**Document excerpt**
____________________

>No, not at all. Reasoning models just generate each word as regular LLM models, then feed the answer into the same (or another mode)l to rewrite the response. One word at a time. There is no AI that thinks or reasons here, it's only really clever way of using the magic of "the next probable word". The only magic of LLM is "choose the next word". There is no thinking or reasoning at all, regardless of what they call the model.
You have no fucking clue what you are talking about. Period.
Here have an excerpt of the reasoning process for said isostacy:
But perhaps I'm overcomplicating this.
Let me try again:
Given that the object floats on top of another liquid (so maybe like oil floating on water), but here both have similar densities—0.97 and 0.99 kg/m, so very close to each other.
So in such a case, how much is submerged?
Wait if I use Archimedes' principle:
The weight of the object equals the weight displaced by the liquid it's floating on top of.
But wait—if you have two layers—like oil and water—the total buoyant force would be from both liquids. But perhaps since they are similar in density, maybe only a small part is submerged?
Wait but if I'm just considering one layer (the 0.99 kg/m liquid), then the object floats on top of it because its own density is lower.
So using Archimedes' principle:
( \rho_{object} V g = \rho_{liquid} V_{submerged} g )
Simplify: ( h / H = (\rho_{object})/(\rho_{liquid}) } ) assuming uniform cross-section
Therefore,
h=H*(\rho_{object}/( rho_liquid))
So plugging in the numbers:
( 6 m * (0.97 kg/m)/(0.99 kg/m ) = h )
Calculating that: approximately ( 6*0.98 5.88 meters submerged.
But yeah. It's just estimating the next word. Sure. Oh wait, that wasn't the ANSWER, that was a snippet of the dump of the reasoning chain that went on in the background. Not something that "normal" users would ever see.
>An undergraduate would not do that, it would not select a wrong word and then completely miss the mark because the selected word is more associated with flowers than electrical engineering.
I've had undergrads who couldn't guess the correct amount of days in a year. On a take home lab sheet. That they had a week to work on, and full internet access for. There are a significant number that of them also that can't do simple logic problems that a 3rd to 4th grader should be able to figure out.
So I call bullshit on your magical full classrooms of smart undergrads.

____________________

**Your tasks**
A. Condense the paragraph of the comment that opens with "I've had undergrads who couldn't guess" into two sentences while keeping its main facts.
B. From the comment, extract the passage that begins at the words "But wait—if you" and stops after the words "density is lower.".
The listing after this line comes from a source separate from the comment.

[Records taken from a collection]
____________________

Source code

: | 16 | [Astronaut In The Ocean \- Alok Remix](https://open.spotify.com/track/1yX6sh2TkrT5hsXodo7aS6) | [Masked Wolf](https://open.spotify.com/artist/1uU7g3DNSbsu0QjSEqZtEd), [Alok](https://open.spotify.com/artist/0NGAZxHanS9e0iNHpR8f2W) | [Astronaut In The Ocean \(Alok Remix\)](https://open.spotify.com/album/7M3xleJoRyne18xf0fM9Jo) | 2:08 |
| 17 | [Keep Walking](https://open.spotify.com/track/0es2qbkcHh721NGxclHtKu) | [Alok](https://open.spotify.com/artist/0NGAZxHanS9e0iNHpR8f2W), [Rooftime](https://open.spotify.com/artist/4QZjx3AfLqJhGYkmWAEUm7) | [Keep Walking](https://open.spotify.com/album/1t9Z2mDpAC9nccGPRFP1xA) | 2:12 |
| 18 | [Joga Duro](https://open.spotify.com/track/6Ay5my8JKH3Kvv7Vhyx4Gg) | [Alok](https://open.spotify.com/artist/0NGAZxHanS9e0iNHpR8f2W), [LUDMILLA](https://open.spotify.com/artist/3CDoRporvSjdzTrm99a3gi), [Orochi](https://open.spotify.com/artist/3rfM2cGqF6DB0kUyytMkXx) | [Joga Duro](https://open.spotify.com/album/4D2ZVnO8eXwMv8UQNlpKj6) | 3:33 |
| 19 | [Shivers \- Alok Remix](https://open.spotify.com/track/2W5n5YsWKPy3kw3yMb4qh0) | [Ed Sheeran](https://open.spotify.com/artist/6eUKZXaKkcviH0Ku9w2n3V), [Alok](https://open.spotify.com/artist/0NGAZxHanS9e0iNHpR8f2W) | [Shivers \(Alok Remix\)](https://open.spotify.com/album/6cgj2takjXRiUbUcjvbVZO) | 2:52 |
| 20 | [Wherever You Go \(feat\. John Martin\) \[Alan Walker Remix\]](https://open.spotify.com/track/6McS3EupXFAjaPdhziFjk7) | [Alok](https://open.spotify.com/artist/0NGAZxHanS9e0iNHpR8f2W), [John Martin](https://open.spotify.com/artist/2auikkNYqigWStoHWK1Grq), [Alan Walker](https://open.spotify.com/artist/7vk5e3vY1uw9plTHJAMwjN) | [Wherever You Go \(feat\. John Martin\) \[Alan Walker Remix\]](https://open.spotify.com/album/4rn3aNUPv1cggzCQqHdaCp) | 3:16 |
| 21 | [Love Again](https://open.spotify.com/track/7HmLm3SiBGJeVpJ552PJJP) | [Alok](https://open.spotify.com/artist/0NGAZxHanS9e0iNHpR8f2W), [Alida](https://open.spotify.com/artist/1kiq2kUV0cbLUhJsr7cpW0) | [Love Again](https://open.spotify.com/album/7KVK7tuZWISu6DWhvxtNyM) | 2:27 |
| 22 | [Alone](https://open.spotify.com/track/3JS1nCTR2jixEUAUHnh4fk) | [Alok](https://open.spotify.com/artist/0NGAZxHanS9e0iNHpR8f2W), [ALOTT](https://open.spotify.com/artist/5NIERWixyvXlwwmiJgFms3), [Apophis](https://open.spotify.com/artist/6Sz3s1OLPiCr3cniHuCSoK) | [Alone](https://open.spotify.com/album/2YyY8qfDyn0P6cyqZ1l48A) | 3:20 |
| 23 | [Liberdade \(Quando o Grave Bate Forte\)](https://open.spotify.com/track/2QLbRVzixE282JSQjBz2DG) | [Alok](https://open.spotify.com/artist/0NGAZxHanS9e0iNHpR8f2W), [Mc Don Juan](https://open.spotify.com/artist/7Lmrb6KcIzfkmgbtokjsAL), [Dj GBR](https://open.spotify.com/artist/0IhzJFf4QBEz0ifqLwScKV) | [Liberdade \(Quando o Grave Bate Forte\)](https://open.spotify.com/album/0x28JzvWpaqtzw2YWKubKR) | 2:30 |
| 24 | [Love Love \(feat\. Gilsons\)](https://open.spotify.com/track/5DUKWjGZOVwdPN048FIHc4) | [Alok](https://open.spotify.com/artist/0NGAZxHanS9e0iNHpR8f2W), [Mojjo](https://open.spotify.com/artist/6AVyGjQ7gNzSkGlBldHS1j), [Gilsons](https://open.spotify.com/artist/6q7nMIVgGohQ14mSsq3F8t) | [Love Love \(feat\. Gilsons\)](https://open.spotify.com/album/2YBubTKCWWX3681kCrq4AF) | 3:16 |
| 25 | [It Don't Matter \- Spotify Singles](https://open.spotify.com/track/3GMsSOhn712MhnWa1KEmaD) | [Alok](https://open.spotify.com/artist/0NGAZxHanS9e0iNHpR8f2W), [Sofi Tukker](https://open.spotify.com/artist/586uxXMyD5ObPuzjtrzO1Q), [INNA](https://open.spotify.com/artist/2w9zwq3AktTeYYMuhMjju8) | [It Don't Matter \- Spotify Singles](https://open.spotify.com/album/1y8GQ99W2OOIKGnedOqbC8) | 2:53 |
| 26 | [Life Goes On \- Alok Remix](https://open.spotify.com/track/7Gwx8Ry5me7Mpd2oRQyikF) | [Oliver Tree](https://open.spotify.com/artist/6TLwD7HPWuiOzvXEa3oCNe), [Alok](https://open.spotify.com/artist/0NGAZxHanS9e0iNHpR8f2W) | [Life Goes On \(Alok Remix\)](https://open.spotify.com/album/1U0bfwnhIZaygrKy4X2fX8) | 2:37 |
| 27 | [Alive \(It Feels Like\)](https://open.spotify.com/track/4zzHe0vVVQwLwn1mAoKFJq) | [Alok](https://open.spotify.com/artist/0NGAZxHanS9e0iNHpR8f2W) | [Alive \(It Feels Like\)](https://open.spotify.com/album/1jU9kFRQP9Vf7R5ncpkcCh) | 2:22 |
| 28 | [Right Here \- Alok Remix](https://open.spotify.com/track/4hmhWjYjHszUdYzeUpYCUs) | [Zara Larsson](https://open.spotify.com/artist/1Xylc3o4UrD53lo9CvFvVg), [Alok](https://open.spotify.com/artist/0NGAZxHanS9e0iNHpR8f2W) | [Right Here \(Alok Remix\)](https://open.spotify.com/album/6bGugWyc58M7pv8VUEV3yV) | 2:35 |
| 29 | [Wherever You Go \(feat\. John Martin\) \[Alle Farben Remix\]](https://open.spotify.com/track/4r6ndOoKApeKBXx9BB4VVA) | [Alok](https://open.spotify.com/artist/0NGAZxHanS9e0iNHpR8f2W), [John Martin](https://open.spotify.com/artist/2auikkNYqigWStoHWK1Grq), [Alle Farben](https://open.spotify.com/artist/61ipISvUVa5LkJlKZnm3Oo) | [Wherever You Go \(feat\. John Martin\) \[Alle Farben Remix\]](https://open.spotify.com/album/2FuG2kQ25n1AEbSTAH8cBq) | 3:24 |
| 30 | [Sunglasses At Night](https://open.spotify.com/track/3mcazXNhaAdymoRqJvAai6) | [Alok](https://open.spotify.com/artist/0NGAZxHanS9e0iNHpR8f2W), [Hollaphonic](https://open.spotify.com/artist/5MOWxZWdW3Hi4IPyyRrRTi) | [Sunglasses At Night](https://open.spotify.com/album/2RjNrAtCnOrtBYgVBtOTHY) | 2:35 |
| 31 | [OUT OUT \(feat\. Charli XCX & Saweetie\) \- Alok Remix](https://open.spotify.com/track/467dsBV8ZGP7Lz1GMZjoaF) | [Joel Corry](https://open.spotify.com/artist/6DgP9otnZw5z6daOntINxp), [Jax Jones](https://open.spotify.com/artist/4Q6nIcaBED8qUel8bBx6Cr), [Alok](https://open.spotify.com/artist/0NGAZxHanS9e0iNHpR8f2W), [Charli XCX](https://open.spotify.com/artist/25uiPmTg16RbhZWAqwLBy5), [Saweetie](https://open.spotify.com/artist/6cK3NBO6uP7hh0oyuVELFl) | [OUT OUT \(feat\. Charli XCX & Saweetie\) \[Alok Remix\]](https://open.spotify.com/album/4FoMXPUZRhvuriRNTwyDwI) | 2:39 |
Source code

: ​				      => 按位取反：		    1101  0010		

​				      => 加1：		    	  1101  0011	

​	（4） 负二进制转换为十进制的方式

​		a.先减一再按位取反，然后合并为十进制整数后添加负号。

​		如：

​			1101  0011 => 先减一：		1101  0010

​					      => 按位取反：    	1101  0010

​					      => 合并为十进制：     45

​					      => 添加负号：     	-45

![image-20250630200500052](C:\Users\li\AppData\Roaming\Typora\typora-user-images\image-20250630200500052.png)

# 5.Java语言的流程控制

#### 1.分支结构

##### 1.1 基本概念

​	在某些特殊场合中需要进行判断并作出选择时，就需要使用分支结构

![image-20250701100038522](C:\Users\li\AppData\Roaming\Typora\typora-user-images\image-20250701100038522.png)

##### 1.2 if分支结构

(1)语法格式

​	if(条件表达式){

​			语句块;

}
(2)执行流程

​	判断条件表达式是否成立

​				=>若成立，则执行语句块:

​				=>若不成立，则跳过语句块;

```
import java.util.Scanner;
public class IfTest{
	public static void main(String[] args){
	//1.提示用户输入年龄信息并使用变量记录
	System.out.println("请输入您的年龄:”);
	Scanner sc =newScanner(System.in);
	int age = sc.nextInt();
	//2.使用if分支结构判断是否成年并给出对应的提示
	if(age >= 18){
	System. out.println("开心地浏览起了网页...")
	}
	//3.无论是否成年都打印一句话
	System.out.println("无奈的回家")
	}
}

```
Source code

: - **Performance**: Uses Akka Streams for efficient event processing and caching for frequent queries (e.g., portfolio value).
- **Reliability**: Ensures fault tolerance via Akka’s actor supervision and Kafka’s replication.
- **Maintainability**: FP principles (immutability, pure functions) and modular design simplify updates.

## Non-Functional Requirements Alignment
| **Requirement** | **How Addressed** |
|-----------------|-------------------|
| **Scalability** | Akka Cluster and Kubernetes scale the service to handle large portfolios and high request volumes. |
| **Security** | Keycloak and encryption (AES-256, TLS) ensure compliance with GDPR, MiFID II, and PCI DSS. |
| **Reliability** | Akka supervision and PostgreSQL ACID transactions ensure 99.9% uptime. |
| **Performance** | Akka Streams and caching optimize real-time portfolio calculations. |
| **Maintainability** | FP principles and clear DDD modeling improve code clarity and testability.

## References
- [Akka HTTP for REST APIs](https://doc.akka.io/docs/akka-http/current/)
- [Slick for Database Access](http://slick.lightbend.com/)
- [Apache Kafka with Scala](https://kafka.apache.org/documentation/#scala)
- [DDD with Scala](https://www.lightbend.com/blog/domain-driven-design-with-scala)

____________________

**Responses by item number**
A. Some of the commenter's undergraduates could not give the correct number of days in a year on a take-home lab sheet, even with a week to work and full internet access. A significant number also cannot solve simple logic problems that a third or fourth grader should manage.

B.
But wait—if you have two layers—like oil and water—the total buoyant force would be from both liquids. But perhaps since they are similar in density, maybe only a small part is submerged?
Wait but if I'm just considering one layer (the 0.99 kg/m liquid), then the object floats on top of it because its own density is lower.